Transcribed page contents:
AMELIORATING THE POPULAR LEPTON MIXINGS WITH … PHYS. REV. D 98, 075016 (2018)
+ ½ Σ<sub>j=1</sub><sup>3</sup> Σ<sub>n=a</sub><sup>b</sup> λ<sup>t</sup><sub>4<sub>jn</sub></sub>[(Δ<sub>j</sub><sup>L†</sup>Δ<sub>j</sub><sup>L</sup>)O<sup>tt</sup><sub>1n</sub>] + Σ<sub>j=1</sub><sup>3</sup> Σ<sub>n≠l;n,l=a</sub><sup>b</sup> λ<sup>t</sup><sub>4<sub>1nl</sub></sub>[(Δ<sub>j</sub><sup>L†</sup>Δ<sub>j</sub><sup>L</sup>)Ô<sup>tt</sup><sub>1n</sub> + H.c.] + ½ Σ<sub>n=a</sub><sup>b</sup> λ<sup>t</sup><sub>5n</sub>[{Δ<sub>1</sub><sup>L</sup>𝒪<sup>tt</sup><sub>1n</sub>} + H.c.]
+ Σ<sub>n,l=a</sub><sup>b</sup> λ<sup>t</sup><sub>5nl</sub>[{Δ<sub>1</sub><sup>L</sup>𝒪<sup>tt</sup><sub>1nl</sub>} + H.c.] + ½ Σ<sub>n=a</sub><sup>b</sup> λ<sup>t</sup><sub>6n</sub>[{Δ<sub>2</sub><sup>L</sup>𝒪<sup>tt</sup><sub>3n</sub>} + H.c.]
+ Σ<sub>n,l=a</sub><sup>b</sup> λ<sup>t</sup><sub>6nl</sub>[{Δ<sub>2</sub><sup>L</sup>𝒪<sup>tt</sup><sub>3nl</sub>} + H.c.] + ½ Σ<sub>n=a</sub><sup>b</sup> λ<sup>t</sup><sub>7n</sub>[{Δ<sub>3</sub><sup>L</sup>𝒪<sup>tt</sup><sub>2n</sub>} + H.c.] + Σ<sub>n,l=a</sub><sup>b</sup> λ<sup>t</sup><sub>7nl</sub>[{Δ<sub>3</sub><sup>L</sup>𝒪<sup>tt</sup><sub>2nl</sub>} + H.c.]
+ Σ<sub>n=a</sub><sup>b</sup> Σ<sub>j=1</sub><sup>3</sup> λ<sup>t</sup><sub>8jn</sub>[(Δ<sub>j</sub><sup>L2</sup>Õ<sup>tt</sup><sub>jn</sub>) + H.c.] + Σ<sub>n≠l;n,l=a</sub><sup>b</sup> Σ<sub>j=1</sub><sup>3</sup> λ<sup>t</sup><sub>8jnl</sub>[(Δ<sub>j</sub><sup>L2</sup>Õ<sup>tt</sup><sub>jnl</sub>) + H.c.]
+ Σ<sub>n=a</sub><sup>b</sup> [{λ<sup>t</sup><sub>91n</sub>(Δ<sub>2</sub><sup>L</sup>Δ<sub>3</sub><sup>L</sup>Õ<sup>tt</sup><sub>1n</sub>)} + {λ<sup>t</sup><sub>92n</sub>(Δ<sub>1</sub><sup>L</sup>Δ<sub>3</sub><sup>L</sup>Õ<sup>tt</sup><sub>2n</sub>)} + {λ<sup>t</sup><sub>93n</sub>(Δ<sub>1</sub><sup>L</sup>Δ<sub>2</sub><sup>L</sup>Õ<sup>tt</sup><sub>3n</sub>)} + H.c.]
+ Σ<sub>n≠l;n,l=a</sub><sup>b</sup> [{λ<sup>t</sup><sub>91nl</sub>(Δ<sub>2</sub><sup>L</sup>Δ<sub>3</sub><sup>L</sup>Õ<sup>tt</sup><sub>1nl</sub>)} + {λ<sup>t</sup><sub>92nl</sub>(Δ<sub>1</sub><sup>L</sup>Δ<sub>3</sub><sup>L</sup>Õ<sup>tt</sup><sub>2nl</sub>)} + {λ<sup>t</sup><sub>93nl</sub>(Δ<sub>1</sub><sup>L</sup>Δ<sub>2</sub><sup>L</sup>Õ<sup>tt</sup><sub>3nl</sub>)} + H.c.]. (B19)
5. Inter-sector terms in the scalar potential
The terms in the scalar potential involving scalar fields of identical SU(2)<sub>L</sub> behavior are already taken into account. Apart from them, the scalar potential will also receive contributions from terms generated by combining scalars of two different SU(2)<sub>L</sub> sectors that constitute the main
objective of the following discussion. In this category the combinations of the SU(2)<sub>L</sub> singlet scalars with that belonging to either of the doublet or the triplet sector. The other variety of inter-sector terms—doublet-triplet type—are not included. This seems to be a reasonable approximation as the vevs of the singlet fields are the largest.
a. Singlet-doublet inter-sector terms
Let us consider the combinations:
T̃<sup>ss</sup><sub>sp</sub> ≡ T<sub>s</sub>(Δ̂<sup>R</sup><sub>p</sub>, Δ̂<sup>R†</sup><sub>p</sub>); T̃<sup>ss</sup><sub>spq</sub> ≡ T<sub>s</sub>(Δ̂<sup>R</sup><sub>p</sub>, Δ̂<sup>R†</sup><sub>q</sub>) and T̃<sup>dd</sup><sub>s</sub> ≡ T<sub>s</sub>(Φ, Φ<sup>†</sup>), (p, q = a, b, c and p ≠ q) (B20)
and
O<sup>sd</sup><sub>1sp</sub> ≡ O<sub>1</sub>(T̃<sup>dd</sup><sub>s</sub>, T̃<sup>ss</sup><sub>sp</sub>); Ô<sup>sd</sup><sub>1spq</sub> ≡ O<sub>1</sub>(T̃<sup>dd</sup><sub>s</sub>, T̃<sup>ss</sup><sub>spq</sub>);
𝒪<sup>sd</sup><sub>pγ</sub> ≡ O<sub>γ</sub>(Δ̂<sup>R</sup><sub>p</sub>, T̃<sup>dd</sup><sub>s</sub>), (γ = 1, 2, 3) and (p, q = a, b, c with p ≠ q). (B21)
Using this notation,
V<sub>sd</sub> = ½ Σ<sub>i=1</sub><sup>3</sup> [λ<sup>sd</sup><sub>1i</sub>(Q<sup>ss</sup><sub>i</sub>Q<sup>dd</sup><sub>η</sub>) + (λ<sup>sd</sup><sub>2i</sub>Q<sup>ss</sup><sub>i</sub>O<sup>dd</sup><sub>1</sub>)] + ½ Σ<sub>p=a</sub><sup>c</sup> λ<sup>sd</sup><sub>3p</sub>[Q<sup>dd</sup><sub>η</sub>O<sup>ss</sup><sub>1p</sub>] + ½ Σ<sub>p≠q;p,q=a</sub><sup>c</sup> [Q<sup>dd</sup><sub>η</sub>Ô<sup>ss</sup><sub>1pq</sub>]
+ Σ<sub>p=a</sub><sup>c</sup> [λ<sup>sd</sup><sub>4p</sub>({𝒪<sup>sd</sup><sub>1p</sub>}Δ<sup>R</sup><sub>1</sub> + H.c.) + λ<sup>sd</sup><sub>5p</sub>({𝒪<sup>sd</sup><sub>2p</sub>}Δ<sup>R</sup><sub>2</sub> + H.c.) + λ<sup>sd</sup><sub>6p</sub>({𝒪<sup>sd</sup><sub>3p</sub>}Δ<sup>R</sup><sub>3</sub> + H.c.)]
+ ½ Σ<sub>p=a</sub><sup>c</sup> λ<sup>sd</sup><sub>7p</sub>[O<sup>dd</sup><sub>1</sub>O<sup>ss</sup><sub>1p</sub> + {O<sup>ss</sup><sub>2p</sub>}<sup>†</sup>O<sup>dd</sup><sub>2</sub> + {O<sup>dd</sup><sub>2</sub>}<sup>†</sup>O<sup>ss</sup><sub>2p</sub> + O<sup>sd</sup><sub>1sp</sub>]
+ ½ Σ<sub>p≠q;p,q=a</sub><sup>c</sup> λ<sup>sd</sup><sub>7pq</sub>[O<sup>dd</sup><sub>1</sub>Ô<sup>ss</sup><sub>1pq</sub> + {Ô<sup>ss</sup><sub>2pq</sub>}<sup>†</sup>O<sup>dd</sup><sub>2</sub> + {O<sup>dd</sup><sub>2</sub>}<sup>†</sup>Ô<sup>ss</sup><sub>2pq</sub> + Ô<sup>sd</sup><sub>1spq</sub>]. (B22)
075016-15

### Your goal
Starting at the first line of the records above, please copy every line exactly through the line containing "H.c.] + Σ<sub>n≠l;n,l=a</sub><sup>b</sup>", and stop there.

### Response box
AMELIORATING THE POPULAR LEPTON MIXINGS WITH … PHYS. REV. D 98, 075016 (2018)
+ ½ Σ<sub>j=1</sub><sup>3</sup> Σ<sub>n=a</sub><sup>b</sup> λ<sup>t</sup><sub>4<sub>jn</sub></sub>[(Δ<sub>j</sub><sup>L†</sup>Δ<sub>j</sub><sup>L</sup>)O<sup>tt</sup><sub>1n</sub>] + Σ<sub>j=1</sub><sup>3</sup> Σ<sub>n≠l;n,l=a</sub><sup>b</sup> λ<sup>t</sup><sub>4<sub>1nl</sub></sub>[(Δ<sub>j</sub><sup>L†</sup>Δ<sub>j</sub><sup>L</sup>)Ô<sup>tt</sup><sub>1n</sub> + H.c.] + ½ Σ<sub>n=a</sub><sup>b</sup> λ<sup>t</sup><sub>5n</sub>[{Δ<sub>1</sub><sup>L</sup>𝒪<sup>tt</sup><sub>1n</sub>} + H.c.]
+ Σ<sub>n,l=a</sub><sup>b</sup> λ<sup>t</sup><sub>5nl</sub>[{Δ<sub>1</sub><sup>L</sup>𝒪<sup>tt</sup><sub>1nl</sub>} + H.c.] + ½ Σ<sub>n=a</sub><sup>b</sup> λ<sup>t</sup><sub>6n</sub>[{Δ<sub>2</sub><sup>L</sup>𝒪<sup>tt</sup><sub>3n</sub>} + H.c.]
+ Σ<sub>n,l=a</sub><sup>b</sup> λ<sup>t</sup><sub>6nl</sub>[{Δ<sub>2</sub><sup>L</sup>𝒪<sup>tt</sup><sub>3nl</sub>} + H.c.] + ½ Σ<sub>n=a</sub><sup>b</sup> λ<sup>t</sup><sub>7n</sub>[{Δ<sub>3</sub><sup>L</sup>𝒪<sup>tt</sup><sub>2n</sub>} + H.c.] + Σ<sub>n,l=a</sub><sup>b</sup> λ<sup>t</sup><sub>7nl</sub>[{Δ<sub>3</sub><sup>L</sup>𝒪<sup>tt</sup><sub>2nl</sub>} + H.c.]
+ Σ<sub>n=a</sub><sup>b</sup> Σ<sub>j=1</sub><sup>3</sup> λ<sup>t</sup><sub>8jn</sub>[(Δ<sub>j</sub><sup>L2</sup>Õ<sup>tt</sup><sub>jn</sub>) + H.c.] + Σ<sub>n≠l;n,l=a</sub><sup>b</sup> Σ<sub>j=1</sub><sup>3</sup> λ<sup>t</sup><sub>8jnl</sub>[(Δ<sub>j</sub><sup>L2</sup>Õ<sup>tt</sup><sub>jnl</sub>) + H.c.]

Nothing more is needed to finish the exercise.